#### Task to carry out
Please give back every entry in full, word for word, but none of the pictures.

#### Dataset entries
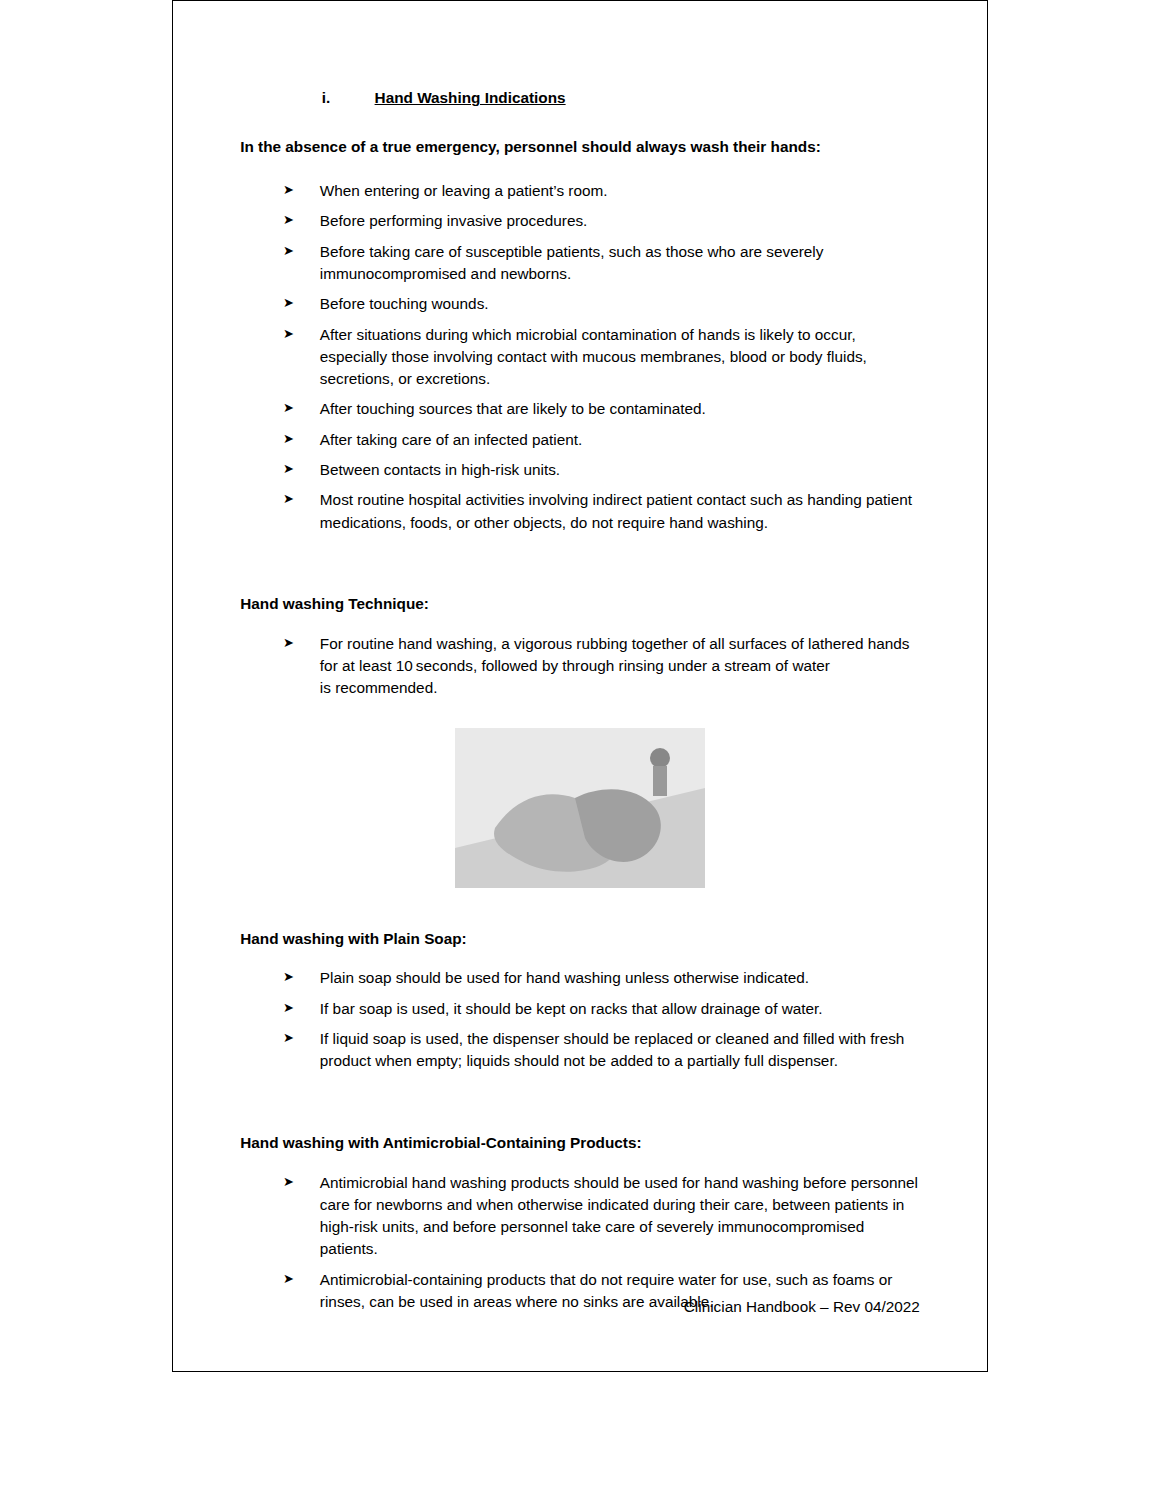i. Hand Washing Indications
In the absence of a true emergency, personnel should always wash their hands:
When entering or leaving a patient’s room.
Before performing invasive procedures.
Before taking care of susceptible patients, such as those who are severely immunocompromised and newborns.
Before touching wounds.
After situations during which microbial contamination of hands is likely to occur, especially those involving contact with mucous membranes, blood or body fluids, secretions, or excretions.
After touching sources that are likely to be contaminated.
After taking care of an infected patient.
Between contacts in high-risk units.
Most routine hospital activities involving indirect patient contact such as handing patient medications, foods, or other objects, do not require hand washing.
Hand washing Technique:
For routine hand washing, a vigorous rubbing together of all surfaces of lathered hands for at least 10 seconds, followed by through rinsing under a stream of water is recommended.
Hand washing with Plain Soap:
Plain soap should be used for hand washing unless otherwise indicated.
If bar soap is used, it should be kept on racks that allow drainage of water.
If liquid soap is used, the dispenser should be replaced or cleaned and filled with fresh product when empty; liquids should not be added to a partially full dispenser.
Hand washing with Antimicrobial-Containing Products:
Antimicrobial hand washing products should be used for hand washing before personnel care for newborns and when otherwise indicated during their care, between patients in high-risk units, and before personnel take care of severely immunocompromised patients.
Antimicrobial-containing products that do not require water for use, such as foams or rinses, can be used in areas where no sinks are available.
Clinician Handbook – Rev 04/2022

#### Response
i. Hand Washing Indications
In the absence of a true emergency, personnel should always wash their hands:
When entering or leaving a patient’s room.
Before performing invasive procedures.
Before taking care of susceptible patients, such as those who are severely immunocompromised and newborns.
Before touching wounds.
After situations during which microbial contamination of hands is likely to occur, especially those involving contact with mucous membranes, blood or body fluids, secretions, or excretions.
After touching sources that are likely to be contaminated.
After taking care of an infected patient.
Between contacts in high-risk units.
Most routine hospital activities involving indirect patient contact such as handing patient medications, foods, or other objects, do not require hand washing.
Hand washing Technique:
For routine hand washing, a vigorous rubbing together of all surfaces of lathered hands for at least 10 seconds, followed by through rinsing under a stream of water is recommended.
Hand washing with Plain Soap:
Plain soap should be used for hand washing unless otherwise indicated.
If bar soap is used, it should be kept on racks that allow drainage of water.
If liquid soap is used, the dispenser should be replaced or cleaned and filled with fresh product when empty; liquids should not be added to a partially full dispenser.
Hand washing with Antimicrobial-Containing Products:
Antimicrobial hand washing products should be used for hand washing before personnel care for newborns and when otherwise indicated during their care, between patients in high-risk units, and before personnel take care of severely immunocompromised patients.
Antimicrobial-containing products that do not require water for use, such as foams or rinses, can be used in areas where no sinks are available.
Clinician Handbook – Rev 04/2022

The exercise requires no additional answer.